Another reason why for these sectors they need to ban subjective assessments. And particular ban them being done by anyone not utterly independent, without physical function tests, and completely banned where any sort of communication coercion like the physio-CBT (pretend CBT which is more about making people say things differently and hasn't been designed on a model that works).
 
There's a follow-on paper, but given the problems with the cohort as outlined in this thread I'm not sure it's worth posting separately. I'll record it here.

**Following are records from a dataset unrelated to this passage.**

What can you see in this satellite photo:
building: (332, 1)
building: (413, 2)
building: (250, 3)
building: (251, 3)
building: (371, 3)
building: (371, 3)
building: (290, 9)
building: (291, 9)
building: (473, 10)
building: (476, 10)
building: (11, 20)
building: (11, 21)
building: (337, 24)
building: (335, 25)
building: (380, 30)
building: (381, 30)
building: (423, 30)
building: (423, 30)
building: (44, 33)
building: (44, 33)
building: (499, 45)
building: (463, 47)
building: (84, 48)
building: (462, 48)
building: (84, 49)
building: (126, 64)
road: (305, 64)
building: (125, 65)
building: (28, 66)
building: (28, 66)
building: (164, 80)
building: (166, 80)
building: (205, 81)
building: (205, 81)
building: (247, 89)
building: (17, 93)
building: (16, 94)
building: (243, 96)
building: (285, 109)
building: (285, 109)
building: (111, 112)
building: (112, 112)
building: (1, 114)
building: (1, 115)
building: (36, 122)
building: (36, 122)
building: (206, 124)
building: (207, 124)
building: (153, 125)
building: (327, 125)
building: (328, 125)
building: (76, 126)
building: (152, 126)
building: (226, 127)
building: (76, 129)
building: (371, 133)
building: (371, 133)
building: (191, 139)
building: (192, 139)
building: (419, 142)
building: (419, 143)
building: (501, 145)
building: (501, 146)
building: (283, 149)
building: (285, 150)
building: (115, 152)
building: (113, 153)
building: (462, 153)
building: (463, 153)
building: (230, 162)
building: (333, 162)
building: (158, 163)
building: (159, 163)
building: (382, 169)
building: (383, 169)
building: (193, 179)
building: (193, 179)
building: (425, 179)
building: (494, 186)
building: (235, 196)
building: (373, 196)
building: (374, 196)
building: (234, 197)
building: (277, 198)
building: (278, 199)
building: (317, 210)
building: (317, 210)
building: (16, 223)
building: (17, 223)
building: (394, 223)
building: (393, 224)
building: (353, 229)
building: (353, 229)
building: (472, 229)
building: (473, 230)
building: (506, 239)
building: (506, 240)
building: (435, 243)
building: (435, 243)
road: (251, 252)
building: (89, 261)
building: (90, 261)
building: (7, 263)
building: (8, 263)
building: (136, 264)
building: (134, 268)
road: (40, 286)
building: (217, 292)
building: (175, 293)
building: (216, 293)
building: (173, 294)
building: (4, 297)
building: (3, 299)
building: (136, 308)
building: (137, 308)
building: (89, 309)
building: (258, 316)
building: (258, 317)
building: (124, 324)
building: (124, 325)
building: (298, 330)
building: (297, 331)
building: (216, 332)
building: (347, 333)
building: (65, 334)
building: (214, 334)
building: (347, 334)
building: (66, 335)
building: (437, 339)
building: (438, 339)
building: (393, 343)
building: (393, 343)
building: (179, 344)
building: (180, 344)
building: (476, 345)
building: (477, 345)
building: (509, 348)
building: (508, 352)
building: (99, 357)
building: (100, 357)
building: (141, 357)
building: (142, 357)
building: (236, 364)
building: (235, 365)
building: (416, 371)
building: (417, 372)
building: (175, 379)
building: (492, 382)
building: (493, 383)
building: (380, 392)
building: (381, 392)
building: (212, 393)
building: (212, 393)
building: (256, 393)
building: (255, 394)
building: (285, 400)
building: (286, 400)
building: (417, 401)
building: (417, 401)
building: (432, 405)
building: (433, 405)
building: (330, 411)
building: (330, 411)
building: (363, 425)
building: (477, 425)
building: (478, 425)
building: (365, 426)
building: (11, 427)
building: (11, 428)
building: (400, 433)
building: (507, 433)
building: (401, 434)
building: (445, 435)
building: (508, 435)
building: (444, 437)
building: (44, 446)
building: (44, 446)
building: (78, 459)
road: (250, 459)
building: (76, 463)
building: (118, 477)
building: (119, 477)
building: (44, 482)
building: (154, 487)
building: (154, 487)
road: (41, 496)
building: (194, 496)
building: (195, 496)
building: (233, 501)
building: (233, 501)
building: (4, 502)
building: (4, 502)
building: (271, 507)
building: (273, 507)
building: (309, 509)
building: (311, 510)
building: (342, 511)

Non-Hospitalized Patients With Post-COVID Condition and Myopathic Electromyography Findings Show no Difference in Symptom Severity and Clinical Manifestations Compared to Those Without Myopathic Findings (2024)
Atif Sepic; Andrea Tryfonos; Helene Rundqvist; Tommy R. Lundberg; Thomas Gustafsson; Kaveh Pourhamidi

INTRODUCTION
The COVID-19 pandemic has resulted in a post-infectious syndrome designated as long-COVID or post-COVID condition (PCC) that presents with numerous symptoms including fatigue and myalgias. This study evaluated myopathic electromyography (EMG) findings in non-hospitalized PCC patients in relation to symptom severity, quality of life (QoL), and physical function.

METHODS
Twenty-nine PCC patients with persistent symptoms ≥ 3 months after laboratory-confirmed SARS-CoV-2 infection, without hospitalization or comorbidities, were included. EMG, nerve conduction studies (NCS), and quantitative sensory testing (QST) were performed. Symptom severity was measured with visual analog scales, QoL with validated questionnaires, and physical function with the 6-min walk test, cardiopulmonary exercise testing, handgrip strength, and isokinetic dynamometry.

RESULTS
Myopathic findings on EMG were present in 62% of PCC patients (n = 18). Symptom severity (muscle pain and fatigue) and QoL (physical function and fatigue) were similar between patients with and without myopathic EMG findings. The 6-min walk test (457 ± 81 vs. 459 ± 86 m) and peak VO2 (29 ± 9 vs. 28 ± 6 mL/kg/min) were similar between patients with and without myopathic EMG findings. Handgrip strength (32 [29–43] vs. 33 [29–50] kg) and quadriceps muscle strength (136 [111–191] vs. 136 [114–184] Nm) were comparable between the groups. NCS and QST results were normal in all patients.

DISCUSSION
Myopathic findings on EMG are common in PCC patients, but no significant differences in symptom severity, QoL, or physical function were found between those with and without myopathic EMG findings. Myopathic EMG changes in PCC patients should be interpreted with caution, considering the overall clinical context.